# 585 build-up



## jiggerjake (Oct 23, 2008)

Considering a Look 585 as my next bike.In doing some on-line sizeing,I'm 6' w/36in.inseam.It seems like the logical choice for the best fit on a 585 would be the Optimum in an XXL.Not very familiar with Look as of yet,but does this sound about right.Trying to get a starting point for a build-up.Seems all the LBS take one look at my inseam length and want to stick me on a 60cm because a 57 or 58cm "looks"way too small, but I feel way too streched-out on those,and have a hard time attaining a nuetral position.Your thoughts appreciated.Happy Thanksgiving!


----------



## bemmis (Sep 14, 2008)

is it your legs that are stretched or your back/arms? if it is the latter a shorter stem may solve your problem. otherwise just go for what you think you'll have more fun on.


----------



## jiggerjake (Oct 23, 2008)

*585 fit*

Definatly not my legs that are streched.My "trunk"=26.5in. and arms=27.25 by Competitive Cyclist measurements put my TT at 54-56cm and a seat tube of 61-63! How do you build a bike like that?


----------



## Aushiker (Mar 23, 2008)

jiggerjake said:


> Definatly not my legs that are streched.My "trunk"=26.5in. and arms=27.25 by Competitive Cyclist measurements put my TT at 54-56cm and a seat tube of 61-63! How do you build a bike like that?
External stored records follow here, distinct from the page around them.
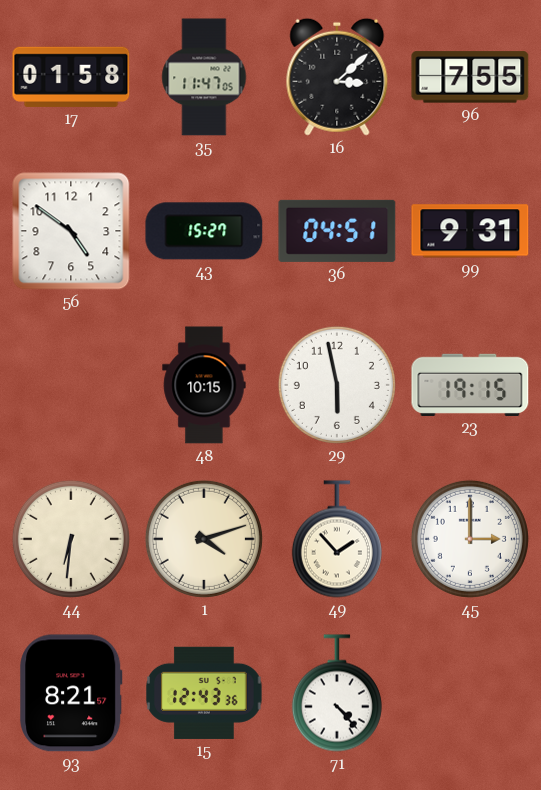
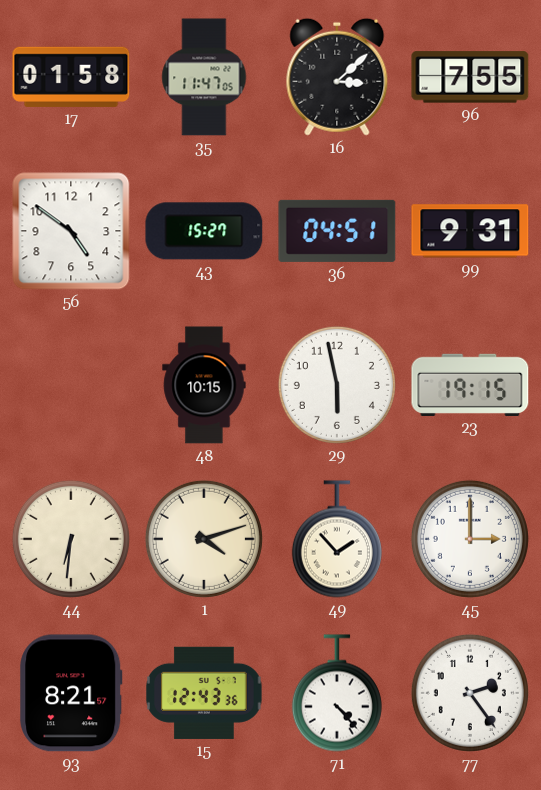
77: none -> 2:24
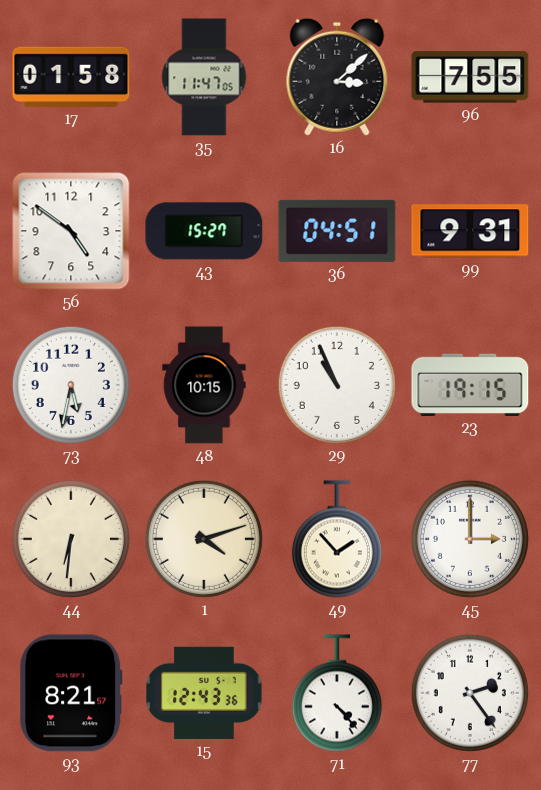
73: none -> 5:32
29: 5:58 -> 10:56
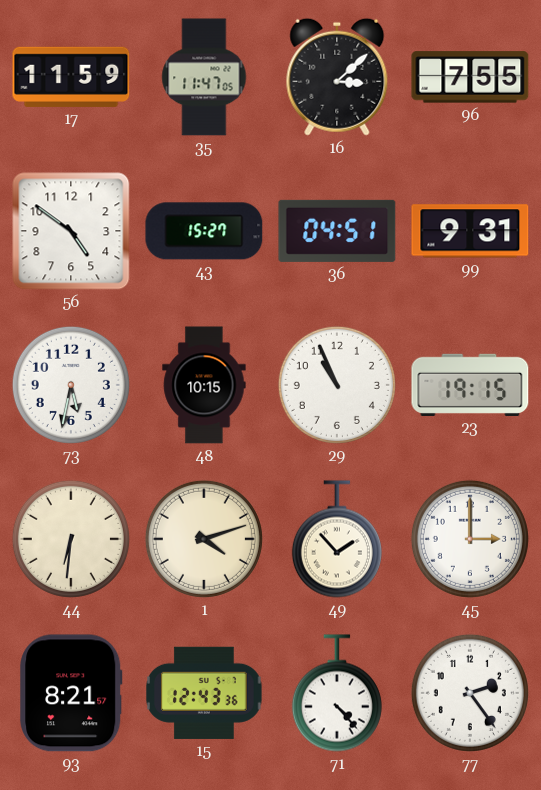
17: 01:58 -> 11:59
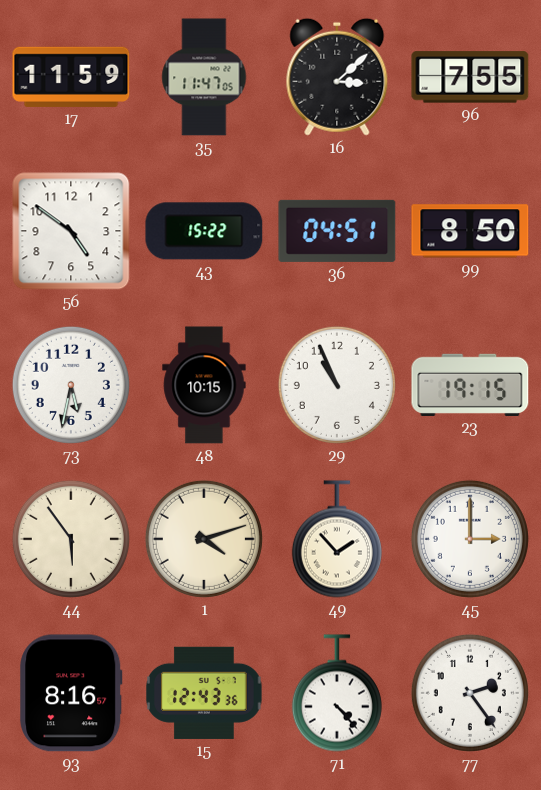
43: 15:27 -> 15:22
99: 9:31 -> 8:50
44: 6:31 -> 5:54
93: 8:21 -> 8:16
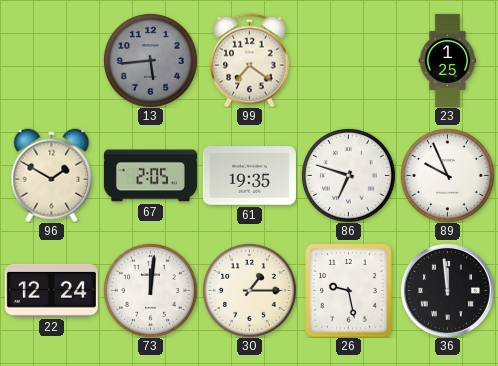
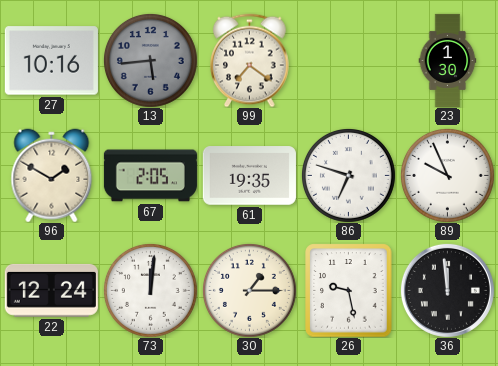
27: none -> 10:16
23: 1:25 -> 1:30
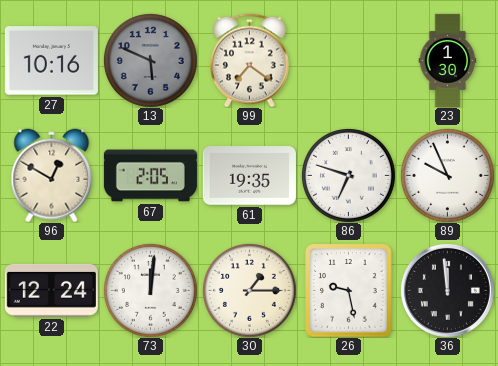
13: 5:44 -> 5:49
96: 1:50 -> 12:50
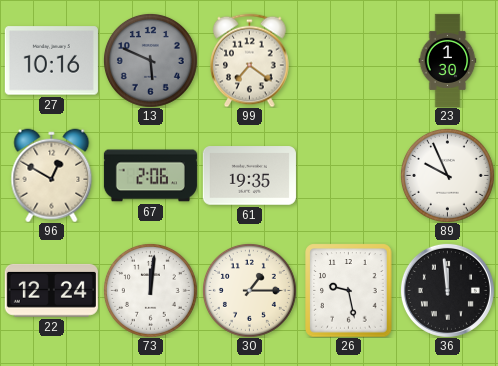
67: 2:05 -> 2:06
86: 6:48 -> none
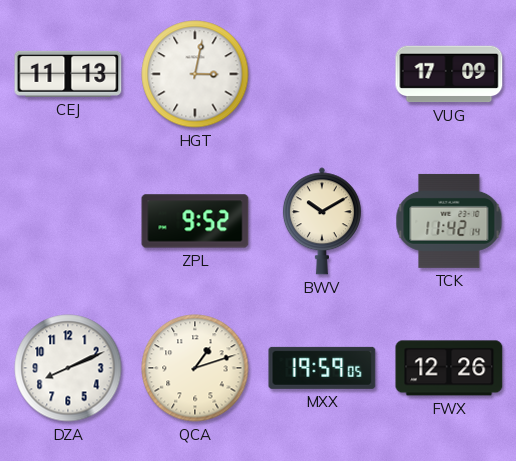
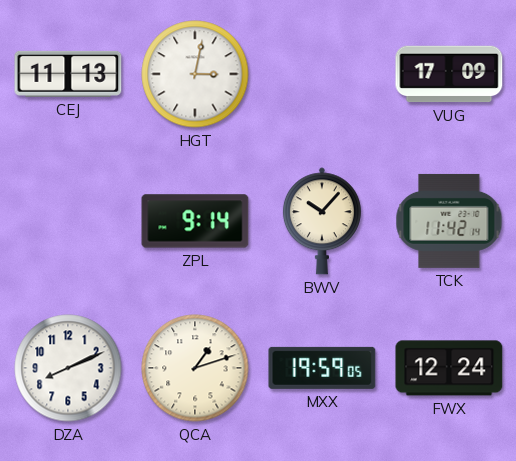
ZPL: 9:52 -> 9:14
BWV: 10:10 -> 10:07
FWX: 12:26 -> 12:24
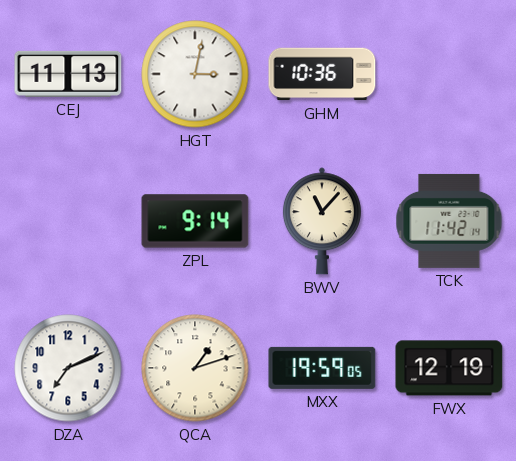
GHM: none -> 10:36
VUG: 17:09 -> none
BWV: 10:07 -> 11:07
DZA: 8:11 -> 7:11
FWX: 12:24 -> 12:19
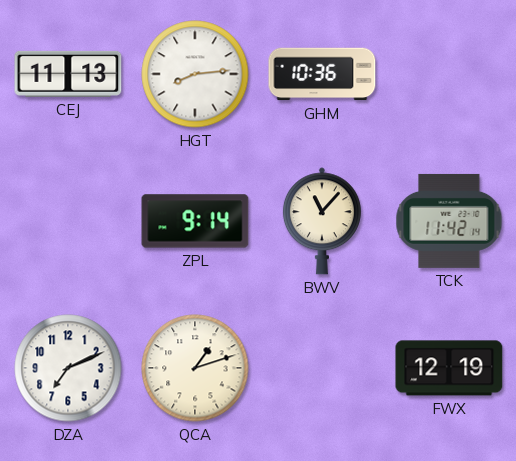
HGT: 3:02 -> 8:14
MXX: 19:59 -> none
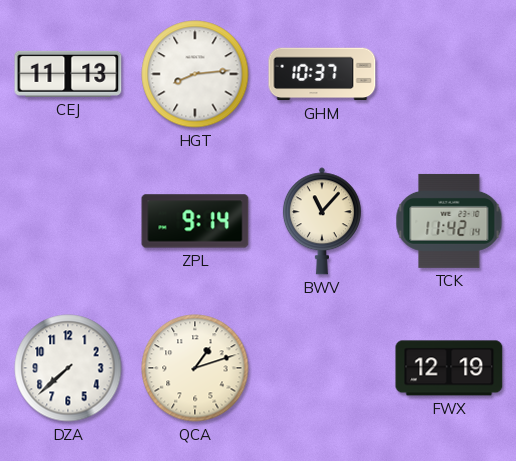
GHM: 10:36 -> 10:37
DZA: 7:11 -> 7:38
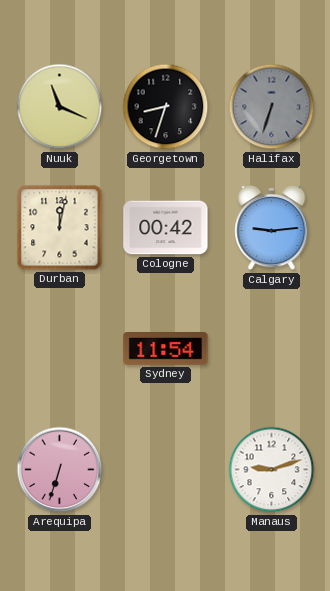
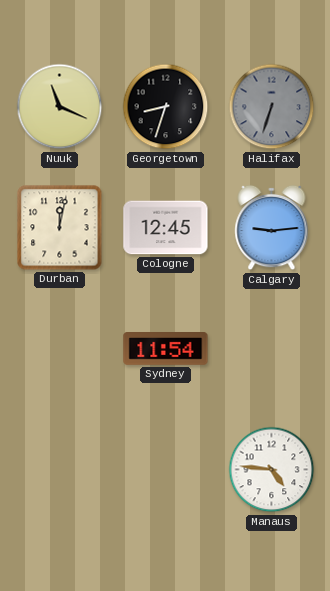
Cologne: 00:42 -> 12:45
Arequipa: 6:33 -> none
Manaus: 9:12 -> 4:46
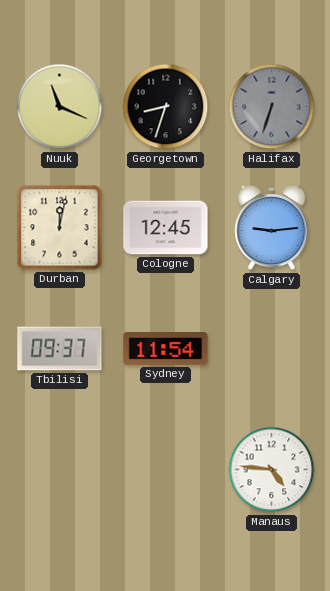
Tbilisi: none -> 09:37
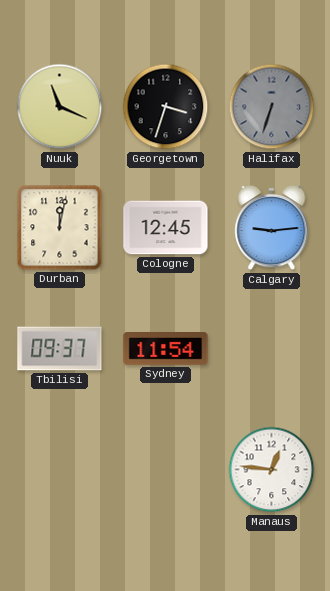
Georgetown: 8:33 -> 3:33
Manaus: 4:46 -> 12:46
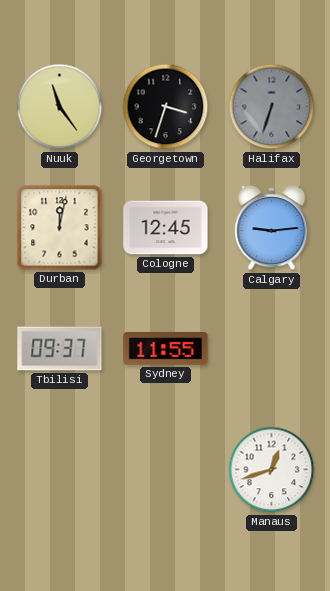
Nuuk: 11:19 -> 11:24
Sydney: 11:54 -> 11:55
Manaus: 12:46 -> 12:42
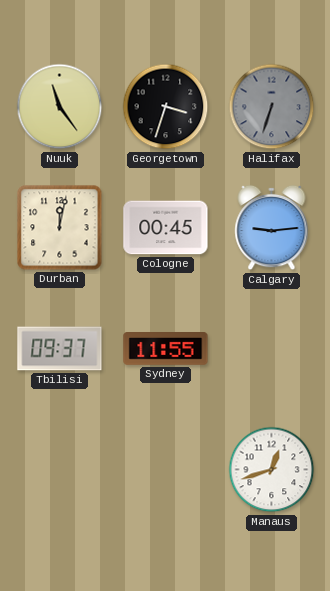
Cologne: 12:45 -> 00:45
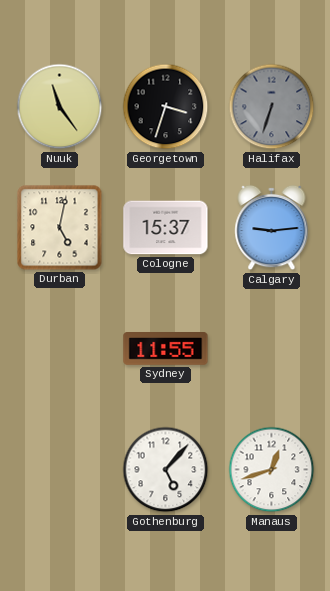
Durban: 12:02 -> 5:02
Cologne: 00:45 -> 15:37
Tbilisi: 09:37 -> none
Gothenburg: none -> 5:07
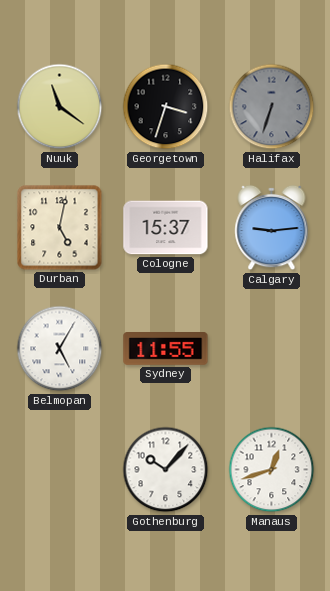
Nuuk: 11:24 -> 11:21
Belmopan: none -> 5:05
Gothenburg: 5:07 -> 10:07
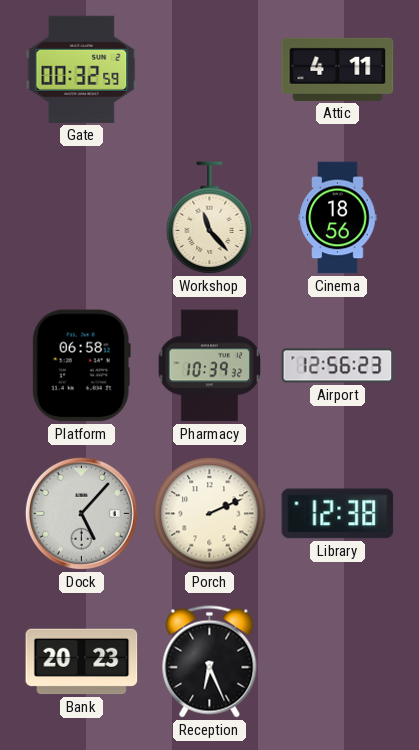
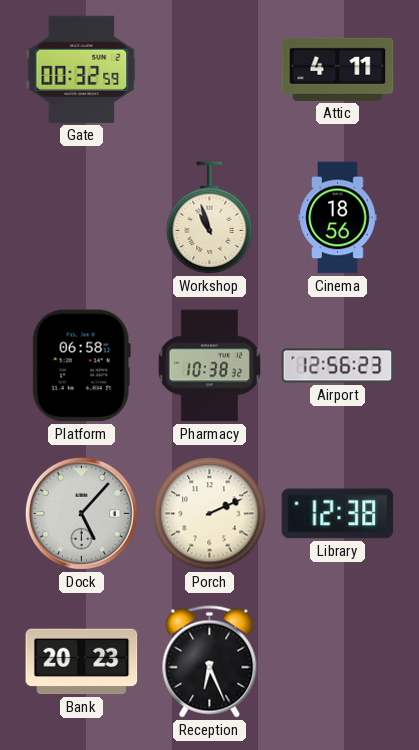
Workshop: 11:23 -> 10:57
Pharmacy: 10:39 -> 10:38
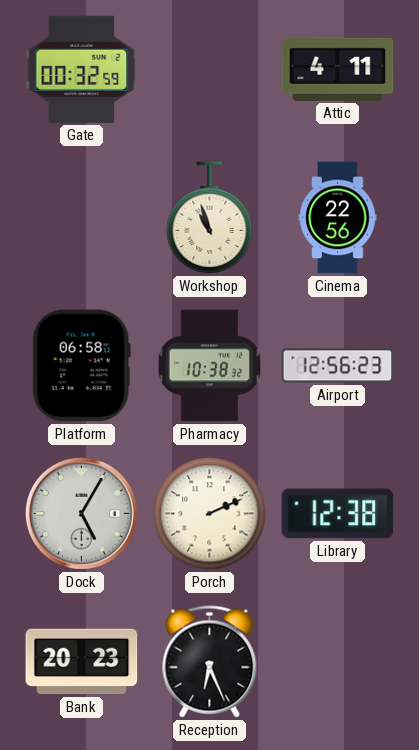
Cinema: 18:56 -> 22:56
Dock: 5:07 -> 5:05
You should also take into consideration seat tube angle as per Sheldon Brown's pearls of wisdom. That might balance things for you.

Andrew


----------



## jiggerjake (Oct 23, 2008)

Great read.Thanks


----------



## tom_h (May 6, 2008)

jiggerjake said:


> Definatly not my legs that are streched.My "trunk"=26.5in. and arms=27.25 by Competitive Cyclist measurements put my TT at 54-56cm and a seat tube of 61-63! How do you build a bike like that?


The Competitive Cyclist calculator produced some screwy estimates for me ... I would have been way too stretched out on my torso, even with their most "relaxed" fit. I don't completely trust it.

My body proportions are normal and I'm 5'-10.5" height, 34.0" true inseam.


----------



## Wal (Dec 5, 2006)

I'm 184cm and ride the XL 585 ultra. the fit is good for me, but I prefer to ride the frames on the slighty too large side. If I wanted to, I am sure that I could quite easily ride the L with a more agressive set up. I suspect that that XXL will be too large for you


----------